What it costs you — and I have to be blunt, because the discussions are: this is the most fragile path by a wide margin. Connecting OpenClaw is the thread where someone spent an entire day on a hack because the gateway card was hard-coded as comingSoon and greyed out in the served UI bundle. It’s the thread where the adapter throws invalid agent params: unexpected property 'paperclip', the fix sits merged-but-unreleased, and frustrated users are writing their own bridge adapters to route around it. When a capability needs a community-maintained bridge to function, that tells you exactly where it sits on the reliability curve.

And here’s the honest kicker from my own setup: OpenClaw’s direct Copilot auth expired, so my OpenClaw fleet now routes its model calls through Hermes anyway. I have a gateway in front of a wrapper in front of a CLI — three layers deep — and the top layer can’t reach the model on its own. It works, the office is genuinely useful, but I’d be lying if I called it lean.

Choose it when: you specifically want OpenClaw’s channels, personas, or office as a product surface, and you accept the wiring tax to get them. Do not reach for it just to “run agents” — Postures 1 and 2 do that with far less to break.

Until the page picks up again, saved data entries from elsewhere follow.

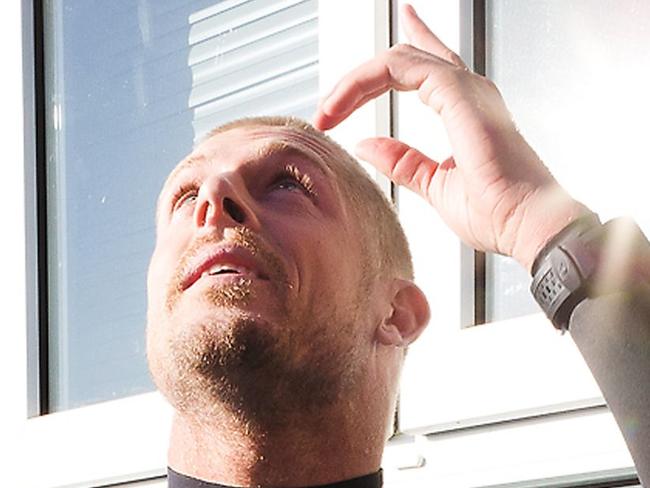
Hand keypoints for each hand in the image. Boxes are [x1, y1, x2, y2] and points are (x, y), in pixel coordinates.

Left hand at [314, 4, 589, 270]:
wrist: (527, 226)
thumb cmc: (497, 212)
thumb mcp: (435, 185)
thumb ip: (402, 162)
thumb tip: (367, 146)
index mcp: (465, 110)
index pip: (421, 70)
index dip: (378, 75)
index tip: (341, 102)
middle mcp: (468, 92)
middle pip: (405, 60)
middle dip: (359, 79)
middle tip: (328, 106)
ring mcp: (466, 88)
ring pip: (398, 59)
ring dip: (356, 81)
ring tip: (328, 109)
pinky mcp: (459, 94)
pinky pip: (403, 67)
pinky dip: (367, 79)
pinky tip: (343, 102)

The decision, on one screen

	Bare CLI	Hermes wrapper	OpenClaw gateway
Moving parts	Fewest	+1 kernel	+1 gateway (+kernel)
Latency	Lowest	Low	Highest
Fleet-wide model/auth switch	❌ per-agent	✅ one place	✅ via kernel
Shared memory / delegation / cron	❌	✅	✅
Rate-limit / multi-account coordination	❌	✅ central	✅ via kernel
Multi-channel chat / office	❌	❌	✅
Fragility / wiring tax	Lowest	Medium	Highest
Best for	One operator, start here	Many agents, one control plane	You want the OpenClaw surface

The pattern is almost monotonic: each layer buys coordination and reach, and charges you in moving parts and fragility. There is no “best adapter” — there’s only the lowest layer that does what you actually need.

What I actually run, and why

To be concrete about my own fleet, because abstract advice is cheap:

The workhorse is Posture 1 — the Copilot CLI in persistent ACP mode (acpx_local). Most agents, most of the time, talk to the model through that, because it’s the least that can break.
Hermes sits underneath as the kernel for the agents that need shared memory, delegation, and cron — and as the single place I rotate auth and switch models. That layer earns its keep daily.
OpenClaw is only there for its surface — the office and the channels — and, as confessed, it leans on Hermes for the model. I keep it because I use the office, not because it’s load-bearing for execution.

The layering is deliberate, but the rule behind it is strict: a layer that doesn’t earn its keep gets removed. OpenClaw is on probation precisely because it’s the heaviest layer doing the least execution work.

What I’d tell you to steal

Start bare. Point your agents at one local CLI you’ve already authenticated (for me, copilot --acp in persistent mode). Ship something before you add infrastructure.
Add a kernel when you feel the toggle. The moment you’re editing more than a handful of agents by hand to switch model, auth, or backend — that’s the 37-agents signal. A Hermes-style wrapper turns N edits into one, and gives you shared memory and rate-limit coordination as a bonus.
Add a gateway only for its surface. Reach for OpenClaw when you specifically want channels or an office — and go in knowing the wiring is the most fragile part of the stack, not a casual upgrade.
Make every layer earn its keep. The number of things between your agent and the model is a liability you pay for on every heartbeat and every outage. Add a layer only when the coordination it buys is worth more than the failure mode it introduces — and rip it out the day that stops being true.

This closes the Paperclip configuration trilogy: the wiring, the goals and routines that keep it shipping, and the adapter layer that decides how it reaches a model. If there’s a Part IV, it’ll be about what breaks once all of this is running in anger.